Process-spawn systems use signals to communicate with the running code, largely. But the way signals are handled in threading prevents ios_system to deal with them perfectly.

  1. environment variables

Unlike processes, which each has one copy of its own environment variables, threads share one copy of environment variables. As a result, it is often tricky to manipulate environment variables in ios_system.

Now are my answers to your questions:

  1. For the understanding of the working of iVim's external commands, you can refer to the ios_system project. In it, it provides the source code of the whole simulation idea. Moreover, Nicolas also generously provides some tools that he has been adapting for ios_system, and instructions in details to do the adaption. You can also have a look at my modification of the tool catimg: https://github.com/terrychou/catimg_ios .

  2. As to git, I have been considering adding it to iVim too. However, even though it is open source, its code base looks a bit of complicated to adapt ios_system. There is a third party library called libgit2 (https://github.com/libgit2/libgit2) offering git's functions, it doesn't provide the exact command line interface as git, though. Since iVim provides python scripting support, another approach could be to use some python implementation of git, like the dulwich package. With all above said, if you want to give it a try to adapt the git code base, please do and it would be wonderful. If you have any other good ideas, please do share.

andyxukq commented 4 years ago

Thanks for taking time to answer my questions and much appreciate your detailed explanation.

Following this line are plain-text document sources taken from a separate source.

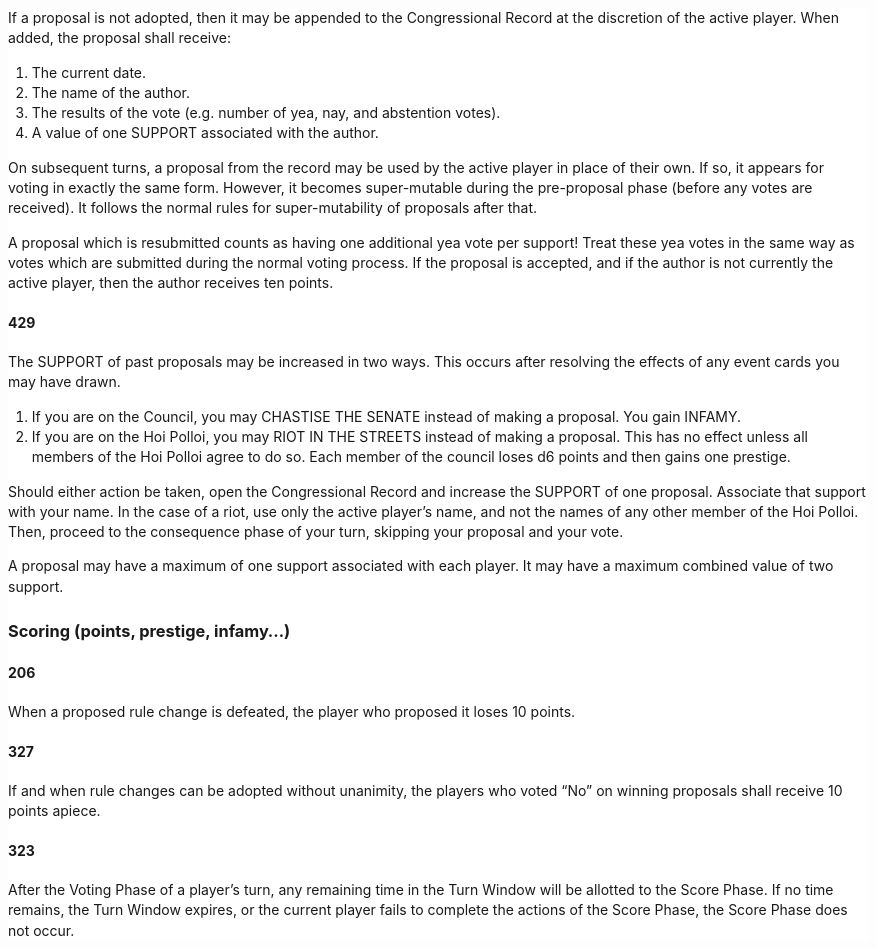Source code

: If a proposal is not adopted, then it may be appended to the Congressional Record at the discretion of the active player.  When added, the proposal shall receive:



1. The current date.
2. The name of the author.
3. The results of the vote (e.g. number of yea, nay, and abstention votes).
4. A value of one SUPPORT associated with the author.

On subsequent turns, a proposal from the record may be used by the active player in place of their own.  If so, it appears for voting in exactly the same form.  However, it becomes super-mutable during the pre-proposal phase (before any votes are received).  It follows the normal rules for super-mutability of proposals after that.

A proposal which is resubmitted counts as having one additional yea vote per support!  Treat these yea votes in the same way as votes which are submitted during the normal voting process.  If the proposal is accepted, and if the author is not currently the active player, then the author receives ten points.


#### 429

The SUPPORT of past proposals may be increased in two ways.  This occurs after resolving the effects of any event cards you may have drawn.



1. If you are on the Council, you may CHASTISE THE SENATE instead of making a proposal.  You gain INFAMY.
2. If you are on the Hoi Polloi, you may RIOT IN THE STREETS instead of making a proposal.  This has no effect unless all members of the Hoi Polloi agree to do so.  Each member of the council loses d6 points and then gains one prestige.

Should either action be taken, open the Congressional Record and increase the SUPPORT of one proposal.  Associate that support with your name.  In the case of a riot, use only the active player’s name, and not the names of any other member of the Hoi Polloi.  Then, proceed to the consequence phase of your turn, skipping your proposal and your vote.

A proposal may have a maximum of one support associated with each player.  It may have a maximum combined value of two support.


### Scoring (points, prestige, infamy…)


#### 206

When a proposed rule change is defeated, the player who proposed it loses 10 points.


#### 327

If and when rule changes can be adopted without unanimity, the players who voted “No” on winning proposals shall receive 10 points apiece. 


#### 323

After the Voting Phase of a player’s turn, any remaining time in the Turn Window will be allotted to the Score Phase. If no time remains, the Turn Window expires, or the current player fails to complete the actions of the Score Phase, the Score Phase does not occur.
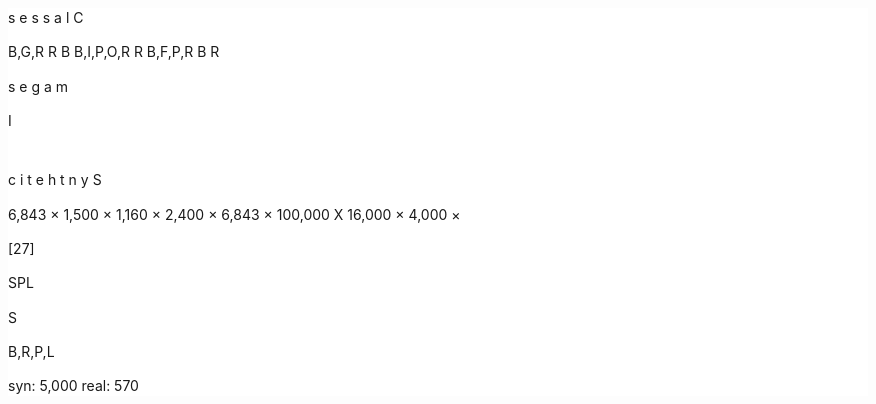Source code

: s
e
s
s
a
l
C

B,G,R
R
B
B,I,P,O,R
R
B,F,P,R
B
R

s
e
g
a
m

I

#

c
i
t
e
h
t
n
y
S

6,843 ×
1,500 ×
1,160 ×
2,400 ×
6,843 ×
100,000 X
16,000 ×
4,000 ×

[27]

SPL

S

B,R,P,L

syn: 5,000
real: 570
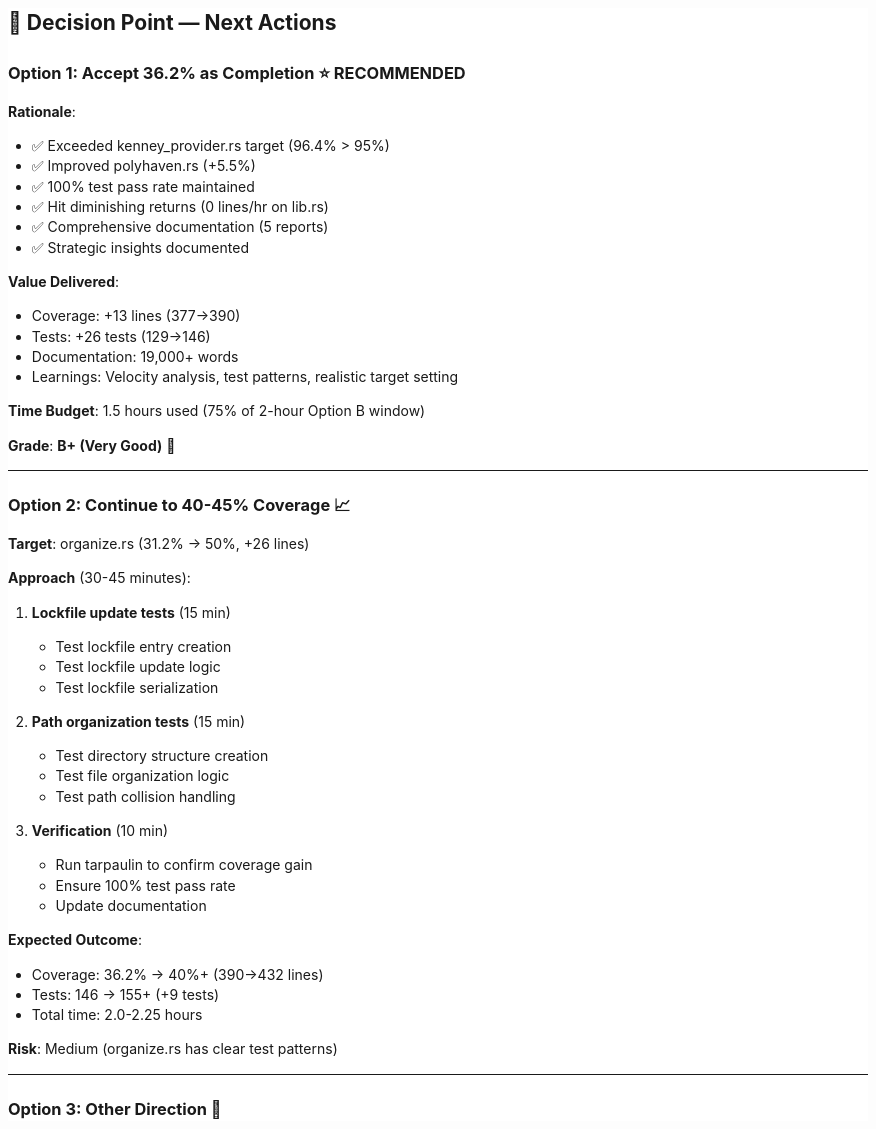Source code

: 
## 🎯 Decision Point — Next Actions

### Option 1: Accept 36.2% as Completion ⭐ **RECOMMENDED**

**Rationale**:
- ✅ Exceeded kenney_provider.rs target (96.4% > 95%)
- ✅ Improved polyhaven.rs (+5.5%)
- ✅ 100% test pass rate maintained
- ✅ Hit diminishing returns (0 lines/hr on lib.rs)
- ✅ Comprehensive documentation (5 reports)
- ✅ Strategic insights documented

**Value Delivered**:
- Coverage: +13 lines (377→390)
- Tests: +26 tests (129→146)
- Documentation: 19,000+ words
- Learnings: Velocity analysis, test patterns, realistic target setting

**Time Budget**: 1.5 hours used (75% of 2-hour Option B window)

**Grade**: **B+ (Very Good)** 🎯

---

### Option 2: Continue to 40-45% Coverage 📈

**Target**: organize.rs (31.2% → 50%, +26 lines)

**Approach** (30-45 minutes):
1. **Lockfile update tests** (15 min)
   - Test lockfile entry creation
   - Test lockfile update logic
   - Test lockfile serialization

2. **Path organization tests** (15 min)
   - Test directory structure creation
   - Test file organization logic
   - Test path collision handling

3. **Verification** (10 min)
   - Run tarpaulin to confirm coverage gain
   - Ensure 100% test pass rate
   - Update documentation

**Expected Outcome**:
- Coverage: 36.2% → 40%+ (390→432 lines)
- Tests: 146 → 155+ (+9 tests)
- Total time: 2.0-2.25 hours

**Risk**: Medium (organize.rs has clear test patterns)

---

### Option 3: Other Direction 🔄
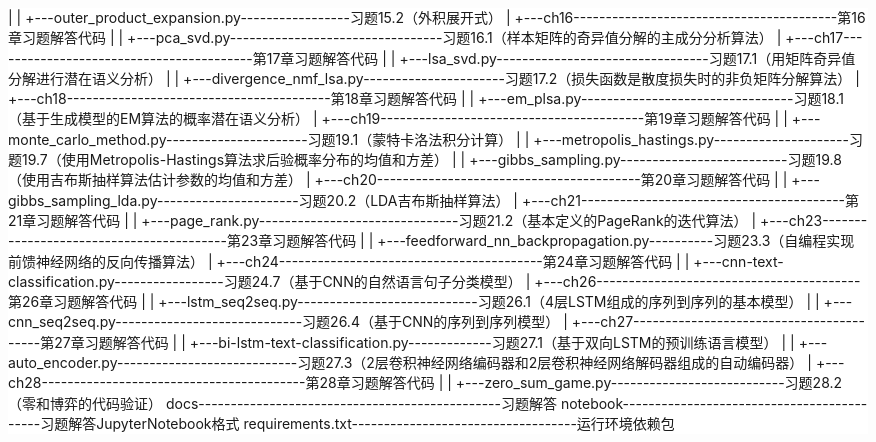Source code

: |   |   +---outer_product_expansion.py-----------------习题15.2（外积展开式）
|   +---ch16-----------------------------------------第16章习题解答代码
|   |   +---pca_svd.py---------------------------------习题16.1（样本矩阵的奇异值分解的主成分分析算法）
|   +---ch17-----------------------------------------第17章习题解答代码
|   |   +---lsa_svd.py---------------------------------习题17.1（用矩阵奇异值分解进行潜在语义分析）
|   |   +---divergence_nmf_lsa.py----------------------习题17.2（损失函数是散度损失时的非负矩阵分解算法）
|   +---ch18-----------------------------------------第18章习题解答代码
|   |   +---em_plsa.py---------------------------------习题18.1（基于生成模型的EM算法的概率潜在语义分析）
|   +---ch19-----------------------------------------第19章习题解答代码
|   |   +---monte_carlo_method.py----------------------习题19.1（蒙特卡洛法积分计算）
|   |   +---metropolis_hastings.py---------------------习题19.7（使用Metropolis-Hastings算法求后验概率分布的均值和方差）
|   |   +---gibbs_sampling.py--------------------------习题19.8（使用吉布斯抽样算法估计参数的均值和方差）
|   +---ch20-----------------------------------------第20章习题解答代码
|   |   +---gibbs_sampling_lda.py----------------------习题20.2（LDA吉布斯抽样算法）
|   +---ch21-----------------------------------------第21章习题解答代码
|   |   +---page_rank.py-------------------------------习题21.2（基本定义的PageRank的迭代算法）
|   +---ch23-----------------------------------------第23章习题解答代码
|   |   +---feedforward_nn_backpropagation.py----------习题23.3（自编程实现前馈神经网络的反向传播算法）
|   +---ch24-----------------------------------------第24章习题解答代码
|   |   +---cnn-text-classification.py-----------------习题24.7（基于CNN的自然语言句子分类模型）
|   +---ch26-----------------------------------------第26章习题解答代码
|   |   +---lstm_seq2seq.py----------------------------习题26.1（4层LSTM组成的序列到序列的基本模型）
|   |   +---cnn_seq2seq.py-----------------------------习题26.4（基于CNN的序列到序列模型）
|   +---ch27-----------------------------------------第27章习题解答代码
|   |   +---bi-lstm-text-classification.py-------------习题27.1（基于双向LSTM的预训练语言模型）
|   |   +---auto_encoder.py----------------------------习题27.3（2层卷积神经网络编码器和2层卷积神经网络解码器组成的自动编码器）
|   +---ch28-----------------------------------------第28章习题解答代码
|   |   +---zero_sum_game.py---------------------------习题28.2（零和博弈的代码验证）
docs-----------------------------------------------习题解答
notebook-------------------------------------------习题解答JupyterNotebook格式
requirements.txt-----------------------------------运行环境依赖包
</pre>
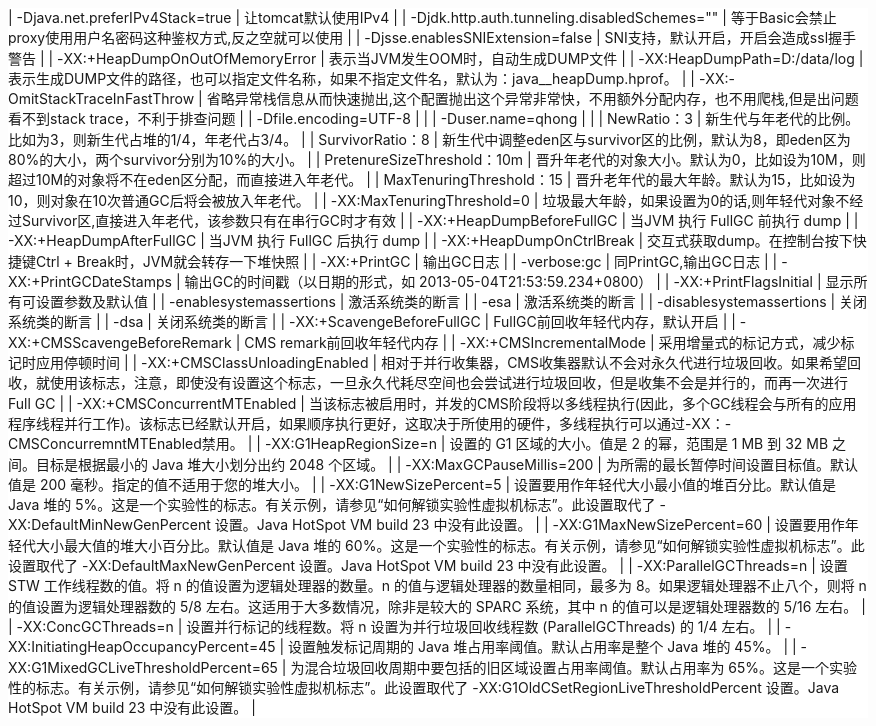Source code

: | -Djava.net.preferIPv4Stack=true                      |  让tomcat默认使用IPv4 |
| -Djdk.http.auth.tunneling.disabledSchemes=""         |  等于Basic会禁止proxy使用用户名密码这种鉴权方式,反之空就可以使用 |
| -Djsse.enablesSNIExtension=false                     |  SNI支持，默认开启，开启会造成ssl握手警告 |
| -XX:+HeapDumpOnOutOfMemoryError                      |  表示当JVM发生OOM时，自动生成DUMP文件 |
| -XX:HeapDumpPath=D:/data/log                         |  表示生成DUMP文件的路径，也可以指定文件名称，如果不指定文件名，默认为：java_<pid>_<date>_<time>_heapDump.hprof。 |
| -XX:-OmitStackTraceInFastThrow                       |  省略异常栈信息从而快速抛出,这个配置抛出这个异常非常快，不用额外分配内存，也不用爬栈,但是出问题看不到stack trace，不利于排查问题 |
| -Dfile.encoding=UTF-8 |  |
| -Duser.name=qhong |  |
| NewRatio：3                                          |  新生代与年老代的比例。比如为3，则新生代占堆的1/4，年老代占3/4。 |
| SurvivorRatio：8                                     |  新生代中调整eden区与survivor区的比例，默认为8，即eden区为80%的大小，两个survivor分别为10%的大小。 |
| PretenureSizeThreshold：10m                          |  晋升年老代的对象大小。默认为0，比如设为10M，则超过10M的对象将不在eden区分配，而直接进入年老代。 |
| MaxTenuringThreshold：15                             |  晋升老年代的最大年龄。默认为15，比如设为10，则对象在10次普通GC后将会被放入年老代。 |
| -XX:MaxTenuringThreshold=0                           |  垃圾最大年龄，如果设置为0的话,则年轻代对象不经过Survivor区,直接进入年老代，该参数只有在串行GC时才有效 |
| -XX:+HeapDumpBeforeFullGC                            |  当JVM 执行 FullGC 前执行 dump |
| -XX:+HeapDumpAfterFullGC                             |  当JVM 执行 FullGC 后执行 dump |
| -XX:+HeapDumpOnCtrlBreak                             |  交互式获取dump。在控制台按下快捷键Ctrl + Break时，JVM就会转存一下堆快照 |
| -XX:+PrintGC                                         |  输出GC日志 |
| -verbose:gc                                          |  同PrintGC,输出GC日志 |
| -XX:+PrintGCDateStamps                               |  输出GC的时间戳（以日期的形式，如 2013-05-04T21:53:59.234+0800） |
| -XX:+PrintFlagsInitial                               |  显示所有可设置参数及默认值 |
| -enablesystemassertions                              |  激活系统类的断言 |
| -esa                                                 | 激活系统类的断言 |
| -disablesystemassertions                             |  关闭系统类的断言 |
| -dsa                                                 | 关闭系统类的断言 |
| -XX:+ScavengeBeforeFullGC                            |  FullGC前回收年轻代内存，默认开启 |
| -XX:+CMSScavengeBeforeRemark                         |  CMS remark前回收年轻代内存 |
| -XX:+CMSIncrementalMode                              |  采用增量式的标记方式，减少标记时应用停顿时间 |
| -XX:+CMSClassUnloadingEnabled                        |  相对于并行收集器，CMS收集器默认不会对永久代进行垃圾回收。如果希望回收，就使用该标志，注意，即使没有设置这个标志，一旦永久代耗尽空间也会尝试进行垃圾回收，但是收集不会是并行的，而再一次进行Full GC |
| -XX:+CMSConcurrentMTEnabled                          |  当该标志被启用时，并发的CMS阶段将以多线程执行(因此，多个GC线程会与所有的应用程序线程并行工作)。该标志已经默认开启，如果顺序执行更好，这取决于所使用的硬件，多线程执行可以通过-XX：-CMSConcurremntMTEnabled禁用。 |
| -XX:G1HeapRegionSize=n | 设置的 G1 区域的大小。值是 2 的幂，范围是 1 MB 到 32 MB 之间。目标是根据最小的 Java 堆大小划分出约 2048 个区域。 |
| -XX:MaxGCPauseMillis=200 | 为所需的最长暂停时间设置目标值。默认值是 200 毫秒。指定的值不适用于您的堆大小。 |
| -XX:G1NewSizePercent=5 | 设置要用作年轻代大小最小值的堆百分比。默认值是 Java 堆的 5%。这是一个实验性的标志。有关示例，请参见“如何解锁实验性虚拟机标志”。此设置取代了 -XX:DefaultMinNewGenPercent 设置。Java HotSpot VM build 23 中没有此设置。 |
| -XX:G1MaxNewSizePercent=60 | 设置要用作年轻代大小最大值的堆大小百分比。默认值是 Java 堆的 60%。这是一个实验性的标志。有关示例，请参见“如何解锁实验性虚拟机标志”。此设置取代了 -XX:DefaultMaxNewGenPercent 设置。Java HotSpot VM build 23 中没有此设置。 |
| -XX:ParallelGCThreads=n | 设置 STW 工作线程数的值。将 n 的值设置为逻辑处理器的数量。n 的值与逻辑处理器的数量相同，最多为 8。如果逻辑处理器不止八个，则将 n 的值设置为逻辑处理器数的 5/8 左右。这适用于大多数情况，除非是较大的 SPARC 系统，其中 n 的值可以是逻辑处理器数的 5/16 左右。 |
| -XX:ConcGCThreads=n | 设置并行标记的线程数。将 n 设置为并行垃圾回收线程数 (ParallelGCThreads) 的 1/4 左右。 |
| -XX:InitiatingHeapOccupancyPercent=45 | 设置触发标记周期的 Java 堆占用率阈值。默认占用率是整个 Java 堆的 45%。 |
| -XX:G1MixedGCLiveThresholdPercent=65 | 为混合垃圾回收周期中要包括的旧区域设置占用率阈值。默认占用率为 65%。这是一个实验性的标志。有关示例，请参见“如何解锁实验性虚拟机标志”。此设置取代了 -XX:G1OldCSetRegionLiveThresholdPercent 设置。Java HotSpot VM build 23 中没有此设置。 |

Because of the limitations you mentioned, there must be tons of cross-platform patches to be done in order to bind UNIX programs to iOS eco, and that's what makes projects including yours so valuable :D

I see that the latest version of iVim (built with ivish) isn't on Github yet. I was wondering if you could shed some light on how you implemented the interactive shell (terminal)? The shell comes with iVim is very high quality.

terrychou commented 4 years ago

I have pushed up the latest code of iVim and the code of ivish (https://github.com/terrychou/ivish), you can check them out.

andyxukq commented 4 years ago

Thanks! Checking them out.

idvorkin commented 3 years ago

@terrychou Woah -- I haven't used iVIM in a while, this new terminal is incredible (as is plug support, and iex support - wow!).

I agree, git is the critical missing command. Just tried dulwich but looks like it needs to compile stuff. Would it make sense to create a new issue for just git support?

Would it make sense to make a bounty for the git feature? I'm guessing it's a boon for all apps using ios_system, and folks would be willing to donate!